One more conclusion (by Jun)

A lot of the compared vocabularies take a process-centric view, while some others take a resource-centric view, such as Dublin Core and the SWAN Provenance Ontology.

It is understandable that, particularly in the workflow provenance context, it is very important and mostly feasible to explicitly describe the process involved in causing the existence of a resource. However, it might not always be the case. For example, when expressing that some brain tissues were obtained from a Disease Center, it might be sufficient to say that some tissues (Artifact) were contributed by (dct:contributor, or pav:contributedBy) a disease center (Agent). Although we can introduce a process that represents the contribution process, it will make things more verbose than necessary. These resource-centric terms are important shortcuts to complement process-centric provenance vocabularies.


  • Response by Luc*.

I agree entirely with your proposal. I think you are making two points:

  • It's important to define good shortcuts that are intuitive and allow developers to express provenance in a compact manner.
  • Specifically, you refer to a shortcut for a resource centric view. Without mentioning it, I believe you refer to your experience with OPM, where there is no edge between artifact and agent. In OPM, we can have resource-oriented descriptions with edges between artifacts, or process-oriented descriptions with edges to/from processes. Agents are kind-of falling between the cracks here.

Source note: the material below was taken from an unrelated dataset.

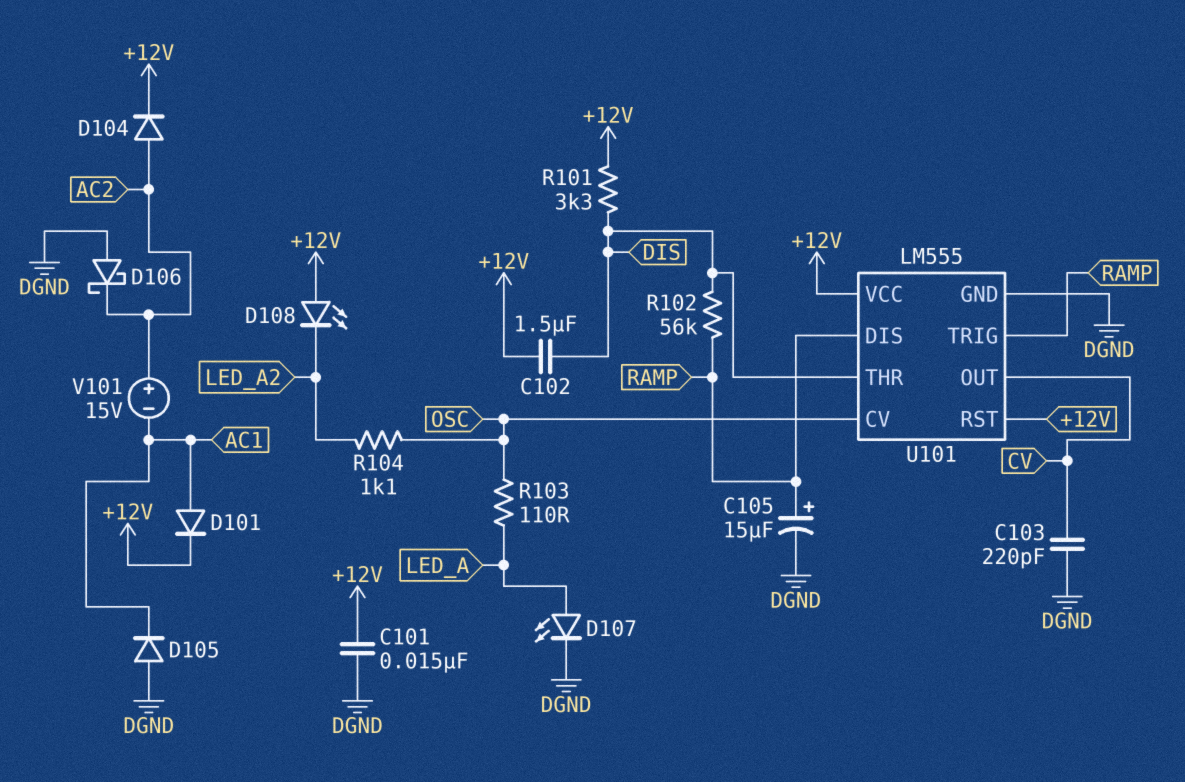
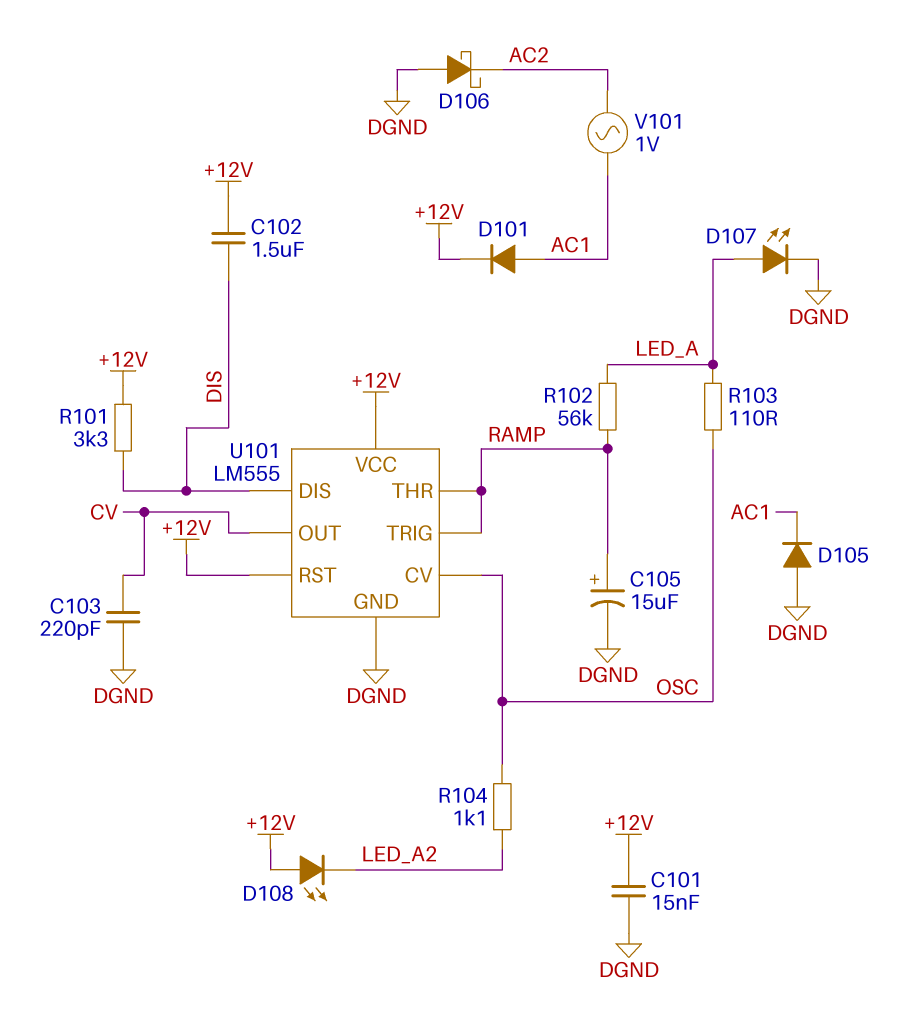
D104: diode (A AC2, K +12V) -> none
R102: 56k (DIS, RAMP) -> 56k (LED_A, RAMP)
U101 pin DIS: RAMP -> DIS
U101 pin THR: DIS -> RAMP
V101: 15V (plus AC2, minus AC1) -> AC 1V (AC1, AC2)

  • Response to Luc by Jun:
  • Not only with OPM, there are no edge between artifact and agent in both OPMV and the Provenance Vocabulary. For OPMV, the intention is be compliant with OPM as much as possible and to reuse existing vocabularies as much as possible. For the Provenance Vocabulary, we wanted to be more precise because making the responsible entities explicit is very important in the Linked Data context. And the event information is available in most cases.